In 2006, Shelby County voters elected a 13-member commission with eight new members. It wasn’t an anti-incumbency move.
Most of the turnover was from term limits and commissioners not seeking re-election for other reasons.
Regardless of such factors, the new commission immediately began a re-examination of all things county.
There was a move to add more Juvenile Court judges as Curtis Person was just taking office following the 40-plus-year rule of Kenneth Turner in the court.
Person sued the commission, which was split on the matter despite its vote, and won.
Single-source local funding of the city and county public school systems was discussed with new urgency.
The commission passed a resolution backing the concept, which would mean county government would continue to provide all local funding for county schools and take over the $90 million or so the city of Memphis has provided to city school until recent years.
County government is already the majority local funder of the Memphis school system.
The Commission also had a bruising debate over several months primarily involving maintaining and expanding term limits that produced three separate sets of proposed changes to the Shelby County charter.
The first two went to voters in 2008 and one was accepted, the other rejected.
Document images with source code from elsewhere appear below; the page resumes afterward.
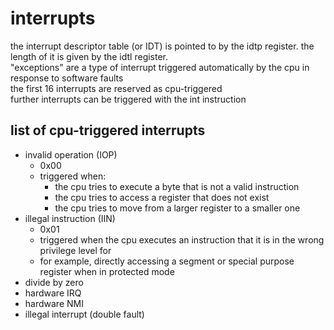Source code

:# interrupts  
  
the interrupt descriptor table (or IDT) is pointed to by the idtp register. the length of it is given by the idtl register.  
"exceptions" are a type of interrupt triggered automatically by the cpu in response to software faults  
the first 16 interrupts are reserved as cpu-triggered  
further interrupts can be triggered with the int instruction  
  
  
## list of cpu-triggered interrupts  
  
- invalid operation (IOP)  
    - 0x00  
    - triggered when:
        - the cpu tries to execute a byte that is not a valid instruction
        - the cpu tries to access a register that does not exist  
        - the cpu tries to move from a larger register to a smaller one
- illegal instruction (IIN)  
    - 0x01  
    - triggered when the cpu executes an instruction that it is in the wrong privilege level for  
    - for example, directly accessing a segment or special purpose register when in protected mode  
- divide by zero  
- hardware IRQ  
- hardware NMI  
- illegal interrupt (double fault)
That was followed by a third set approved by voters in a later referendum that year.
And like the City Council, commissioners discussed new funding arrangements between the two governments.
The best example of the new arrangements is the health department, which had been funded jointly by the two governments.
Then city council members approved a cut of all city funding, contending the health department provides countywide services that Memphians shouldn’t pay twice for – from the city and county property tax rates.
The health department became, in effect, a county government service instead of a city-county agency administered by county government.